Additionally, the CEOs will each likely be grilled over claims of anti-conservative bias, their efforts to tackle disinformation and online scams, and internet safety for children and teenagers on each of their respective platforms.

in the spotlight: Mark Zuckerberg is one of the three big tech CEOs hit by the subpoena 

Also being questioned: Jack Dorsey of Twitter and Sundar Pichai of Twitter will be questioned

The hearing will come less than a week before Election Day. It marks a new bipartisan initiative against Big Tech companies, which have been under increasing scrutiny in Washington and from state attorneys general over issues of competition, consumer privacy and hate speech.

Republican Senator Roger Wicker, who chairs the Commerce Committee, said the executives' testimony is needed ‘to reveal the extent of influence that their companies have over American speech during a critical time in our democratic process.’

Wicker had originally requested the CEOs testify on October 1 on a voluntary basis but said, ‘I regret that they have again declined to participate and answer questions about issues that are so visible and urgent to the American people.’

On Thursday, he said Section 230's 'sweeping liability protections' are stifling diversity of political discourse on the internet.

'We have questioned how they are protecting and securing the data of millions of Americans, we've explored how they're combating disinformation fraud and other online scams, we've examined whether they are providing a safe and secure internet experience for children and teens.'

Wicker added that the panel wants to know 'how they are removing content from their sites that encourages extremism and mass violence... their use of secret algorithms that may manipulate users and drive compulsive usage of the internet, among our youth.'

The panel's top Democrat Maria Cantwell, who opposed the move last week saying she was against using 'the committee's serious subpoena power for a partisan effort 40 days before an election,' changed her mind and voted to approve the move.

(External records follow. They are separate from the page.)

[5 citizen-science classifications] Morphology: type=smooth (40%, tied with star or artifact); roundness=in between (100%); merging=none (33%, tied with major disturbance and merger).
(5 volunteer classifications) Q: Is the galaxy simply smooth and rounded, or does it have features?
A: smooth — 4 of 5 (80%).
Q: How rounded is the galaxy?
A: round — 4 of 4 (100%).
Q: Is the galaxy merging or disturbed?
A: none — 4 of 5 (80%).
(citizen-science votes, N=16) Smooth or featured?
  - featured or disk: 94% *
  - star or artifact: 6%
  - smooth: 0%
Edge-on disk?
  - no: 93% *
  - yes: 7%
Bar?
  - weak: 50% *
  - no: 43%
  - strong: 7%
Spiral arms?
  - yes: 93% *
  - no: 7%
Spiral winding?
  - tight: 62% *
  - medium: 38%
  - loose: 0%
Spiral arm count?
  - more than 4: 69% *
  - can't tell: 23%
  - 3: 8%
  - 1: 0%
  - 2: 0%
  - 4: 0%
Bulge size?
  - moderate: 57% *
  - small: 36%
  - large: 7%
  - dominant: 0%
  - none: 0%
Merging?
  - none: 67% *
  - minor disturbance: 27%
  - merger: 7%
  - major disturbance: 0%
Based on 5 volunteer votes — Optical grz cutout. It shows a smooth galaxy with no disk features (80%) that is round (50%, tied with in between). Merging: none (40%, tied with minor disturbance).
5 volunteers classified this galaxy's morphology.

'I actually can't wait to ask Mr. Zuckerberg further questions,' Cantwell said. 'I welcome the debate about 230.'

In a post on its policy page, Twitter urged lawmakers that the hearing ‘must be constructive and focused on what matters most to the American people: how we work together to protect elections.’

Republican President Donald Trump has made holding tech companies accountable for allegedly stifling conservative voices a theme of his administration

Republican President Donald Trump has made holding tech companies accountable for allegedly stifling conservative voices a theme of his administration.

With Trump leading the way, conservative Republicans have kept up a barrage of criticism of Silicon Valley´s social media platforms, which they accuse without evidence of deliberately suppressing conservative views. However, data has shown that conservative sites and pundits regularly generate content that garner the most interactions of any outlets online.

Facebook, meanwhile, is expanding restrictions on political advertising, including new bans on messages claiming widespread voter fraud. The new prohibitions laid out in a blog post came days after President Donald Trump raised the prospect of mass fraud in the vote-by-mail process during a debate last week with Democratic rival Joe Biden.

‘I generally believe the best antidote to bad speech is more speech, but in the finals days of an election there may not be enough time to contest new claims, so, in the week before the election, we won’t accept new political or issue ads,’ Zuckerberg wrote in a post last month.

In May, Twitter began adding fact-checking labels to tweets to stop the spread of misinformation. The policy extended to tweets authored by the president himself.

The president has accused Twitter of ‘stifling free speech’ after it included fact-checking links on a series of his misleading tweets, and claimed the social media giant was ‘interfering in the 2020 presidential election’, warning he ‘will not allow it to happen’.

The Justice Department has asked Congress to roll back long-held legal protections for online platforms, putting down a legislative marker in Trump’s drive against the social media giants. The proposed changes would strip some of the bedrock protections that have generally shielded the companies from legal responsibility for what people post on their platforms.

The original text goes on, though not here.